The answer to this question cannot be unequivocal. Simplify things a lot, we can say that there are two categories of colleagues, who have appeared, appear and reappear on television, who are present in newspapers and on social networks. There is a category of colleagues whose main purpose is to inform. Giving information to the public is not wrong, but it would be important to learn how to communicate certain information to a large and heterogeneous public. A competent physician who is able to communicate strengthens the social image of medicine.

Others, however, have different objectives and seem to go on television to excel, to argue, to appear. They contribute to giving an image of a divided medicine, torn apart internally. It is obvious that this is bad for the physician-patient relationship, because it contributes to distancing medicine, physicians and patients.

Who bears the greatest responsibility for the current crisis of confidence in physicians?

In some way, all physicians are responsible for a certain number of people turning away from medicine. Subjectively, in one's own practice or in one's own department, through one's own individual actions, everyone bears a share of the responsibility. From the collective point of view, the real responsibility lies in not having been able to grasp the incredible development of medicine in the last decades, in not having been able to become aware in some way that medicine was changing and moving away from patients. Not having had this awareness has so far prevented us from limiting the damage. There are subjective responsibilities, but the problem is bigger and needs to be addressed.

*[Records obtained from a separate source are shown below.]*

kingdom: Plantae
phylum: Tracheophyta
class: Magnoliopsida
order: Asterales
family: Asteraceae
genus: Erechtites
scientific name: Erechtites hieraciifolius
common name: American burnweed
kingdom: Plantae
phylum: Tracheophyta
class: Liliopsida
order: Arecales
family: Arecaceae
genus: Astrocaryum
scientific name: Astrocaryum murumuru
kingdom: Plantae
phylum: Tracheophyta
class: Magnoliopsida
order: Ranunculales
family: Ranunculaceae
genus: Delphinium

In your book "The caring relationship" you talk about the need to train physicians specifically in the therapeutic relationship, in the relational needs of the patient, in how to satisfy them. Assuming that this specific training is implemented, would it be sufficient to overcome the crisis in the physician-patient relationship?

No, I don't think it is enough, but it could certainly help to take a first step. We could start by teaching skills to pay more attention to the patient as well as to the disease. Let's take oncology as an example, a discipline that is making tremendous progress and that over the years has changed from a speciality that almost always gave a diagnosis with a negative prognosis to a speciality that manages to cure many patients. Oncology has had an extraordinary capacity for development in terms of therapeutic and preventive intervention, but there is no medical school in which, in addition to the focus on drugs and early diagnosis, there is the same attention to the patient, to their psychological reactions to the diagnosis of cancer, to the actions to be taken to support their distress.

It could also be taught to have a broad view of therapy, which is not just made up of pills, but depends very much on the relational capacity of the physician, on being close to and reassuring the patient. What Balint wrote in his book "The Doctor, His Patient and The Illness" (1961) is still valid: The discussion soon revealed that by far the most used medicine in general practice is the doctor himself, namely that it is not only the bottle of medicine or the box of pills that count, but also the way the doctor offers his patient, indeed the whole atmosphere in which the medicine is given and taken1.

Physicians need to learn how to administer themselves as a "medicine" because they generally do not know how to do this. They therefore fail to use this powerful therapeutic factor, given by their relational capacity, when they do.

Is there a relationship between the physician's ability to relate to the patient and the risk of burnout?

I believe that if the physician acquires this ability to administer themselves as a medicine, they are able to receive greater gratification from the potential professional fatigue. So, of course, it would limit the risks of burnout, which is not only caused by physical fatigue, but also, on a psychological level, by dissatisfaction with the amount of work done. This ability of the physician to recover the part of taking care of the person could be an element that limits the risk of burnout.

Note:
1. Editor's note: this is not a direct quote from the book.